Onun uykulu olduğuna aldırmadan hemen konuya girdim:

-Aylin, bana verdiğin dosyada Esma'nın amcasının ismi var, sen bunu gördün mü?

-...

-Alooo, Aylin uyuyor musun telefonda, biliyorum saat geç ama ben dosyaları inceliyorum. Duydun mu beni?

-Duyuyorum seni Ilgın, duydum! Yani okuyacak başka saat bulamadın mı, ben uyuyorum yani!

-Hayır, canım, bulamadım. Hadi ağzında geveleme de bana cevap ver, sana diyorum ya!

-Gördüm Ilgın, onun amcasının ismini ben de gördüm.

-E ee...

-E si şu, yarın erkenden seninle buluşuyoruz ve bu konuyu konuşuyoruz. Kafam iyice karıştı.

-Esma biliyor mu?

-Bilmiyor, onun bilip bilmemesini tartışmalıyız. Yarın oturup buna karar verelim, beraber konuşuruz. Zaten babası yüzünden bir hayli canı sıkkın, bir de bunu öğrenirse kızcağız iyice depresyona girecek.

-Tamam, canım, sen nasıl istersen... Ayrıca kusura bakma uyandırdığım için.

-Olsun, sonuçta ofiste değilim. Ama ben de bu konuyu düşünmekten daha yeni uyuyabilmiştim, neyse. Canın sağolsun.

-Ya kusura bakma, çok üzüldüm şimdi.

-Neyse Ilgın. Sen yarın, Moda'ya gel orada buluşalım. Hem kahvaltı yaparız, hem de konuşuruz.
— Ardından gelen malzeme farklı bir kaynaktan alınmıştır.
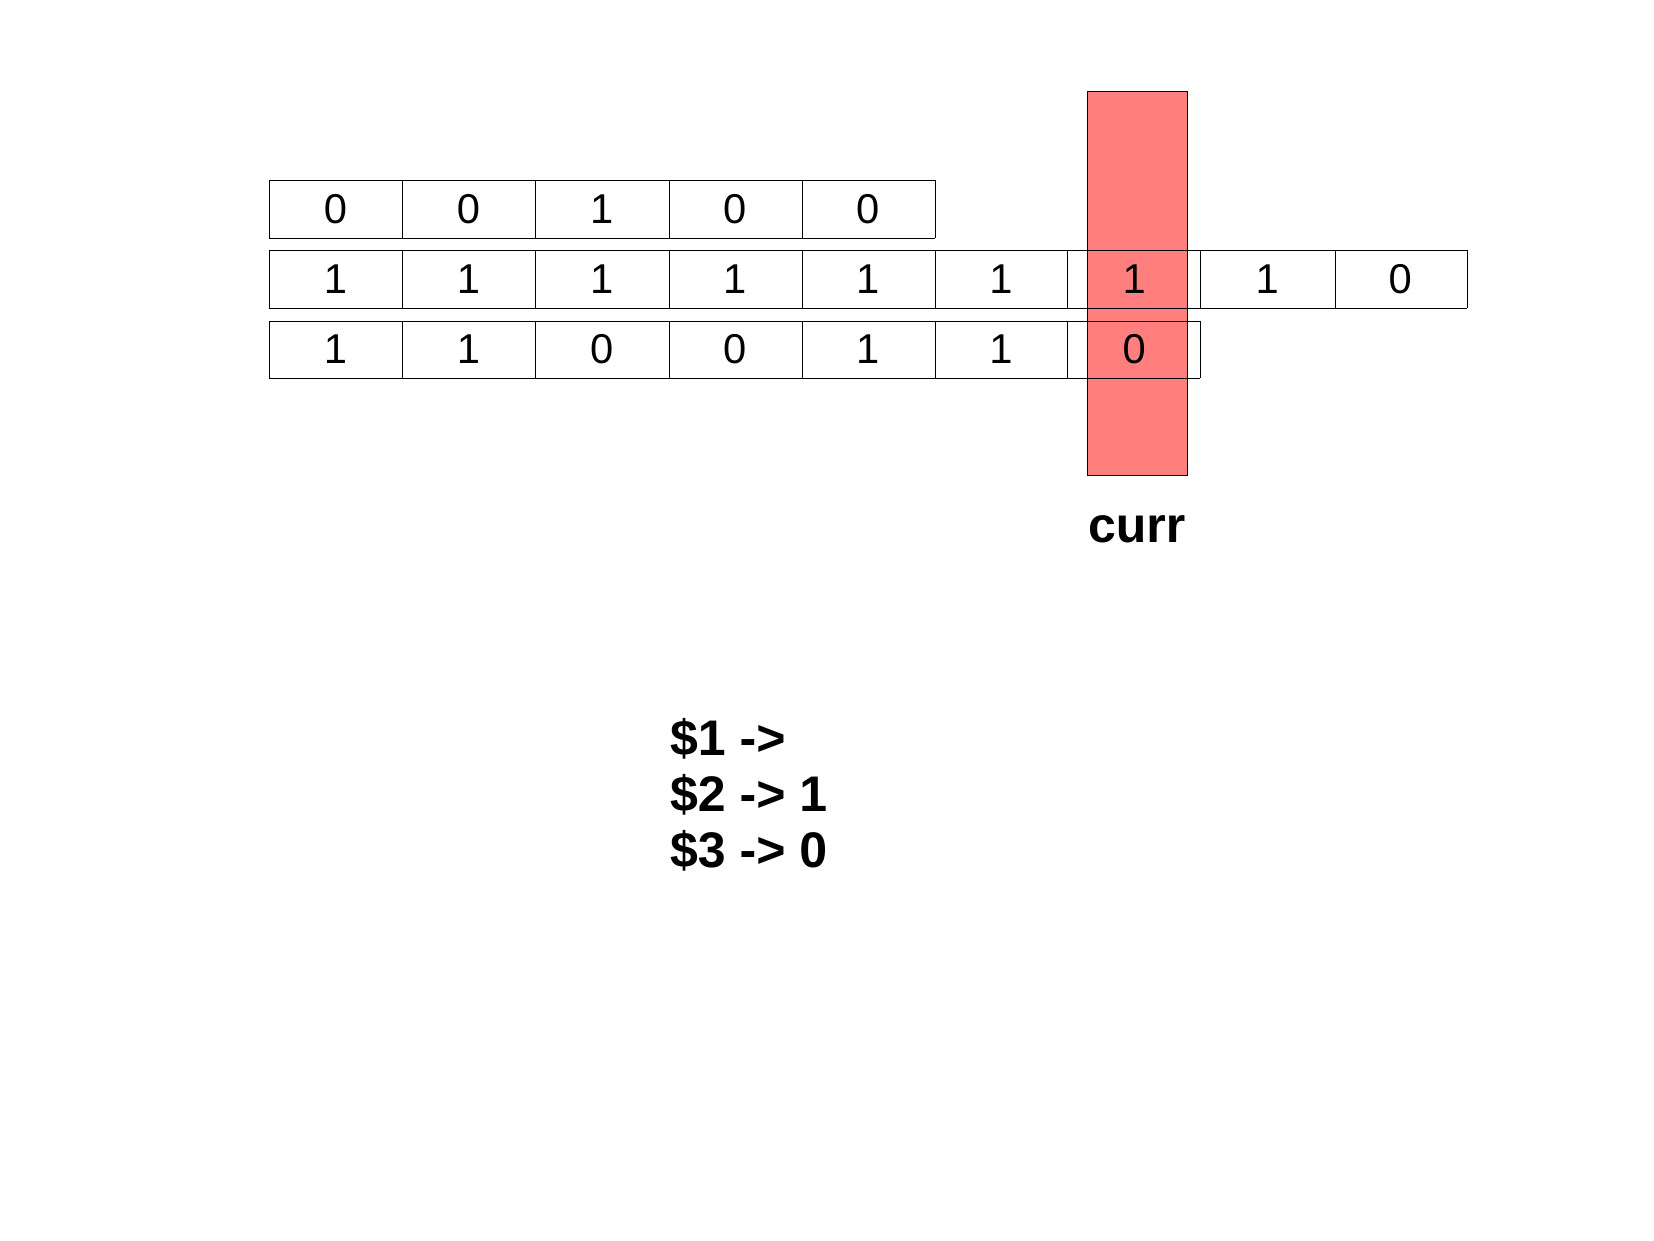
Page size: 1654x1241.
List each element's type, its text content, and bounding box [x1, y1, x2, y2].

text_box curr [1062, 490, 1211, 570]
text_box $1 -> $2 -> 1 $3 -> 0 [655, 702, 922, 912]
text_box [1087, 91, 1188, 180]
chart [268, 180, 1470, 557]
Esma Bursa'da hâla, halasının yanındaydı. Yarın akşama, daha doğrusu bugün akşama döner ancak.

-Evet, saat sabah üç sanırım. Hadi canım uyuyalım, yarın konuşuruz.

-Tamam.

Demek ki Aylin'de aynı şeyi fark etmiş, peki Esma'ya bu konuyu nasıl anlatacağız, çok merak ettim. Bu arada elimde tuttuğum kâğıtları tekrar kaldırıp okuyorum. Bilgin Cengiz, Nurullah Hasıroğlu'nun hesabına 500.000$ yatırmış! İş gittikçe tuhaflaşıyordu benim açımdan, aklımın ucundan geçmeyecek şeylerle karşılaşıyordum. Bilgin Cengiz, devlet hastanesinde doktor olarak çalışıyordu, onun bu kadar parayı bulup, bunu başkasının hesabına yatırması çok enteresan bir durum! Bir sorunun cevabını bulamadan diğer bir soru geliyordu aklıma, kesin bu soruların hepsini Aylin'de düşünmüştür bugün. O yüzden daha yeni uyudum dedi. Mesela sorulardan bir diğeri, bisküvi firması sahibiyle bu adamın ne gibi bir alakası olabilirdi ki?

Bu düşünceler gittikçe yoğunlaşıyor ve aklım sürekli bunlarla meşgul oluyordu. Kızlara söz verdiğim gibi, aklımdan silmem gereken şeyleri gün geçtikçe siliyor ve bazılarını da unutuyordum. İnsanın gönül yarasını kapatması kadar zor bir iş yokmuş, zaman denilen ilaç her soluk alıp vermekte ilerliyor ve gerçekten alıp gitmesi gerekenleri alıyor, kalması gerekenleri de bırakıyor. Alüvyonları sürükleyen nehirler, kapanması gereken acıları kapatıyor. Hiç olmazsa bir kenara atılmış ucube yaratık gibi görmüyorum artık kendimi. İşin en güzel tarafı da, hayatta birileri üzülmek durumundayken, mutlaka diğer taraf seviniyor. Uzun zamandan beri bu kadar kendimi işe yarar hissetmemiştim, bu da beni oldukça mutlu ediyor. Çalışmayı bıraktım, başımı yastığa koyduğumda,''Neden olmasın, bir daha âşık olabilirim.''dediğimi hatırlıyorum.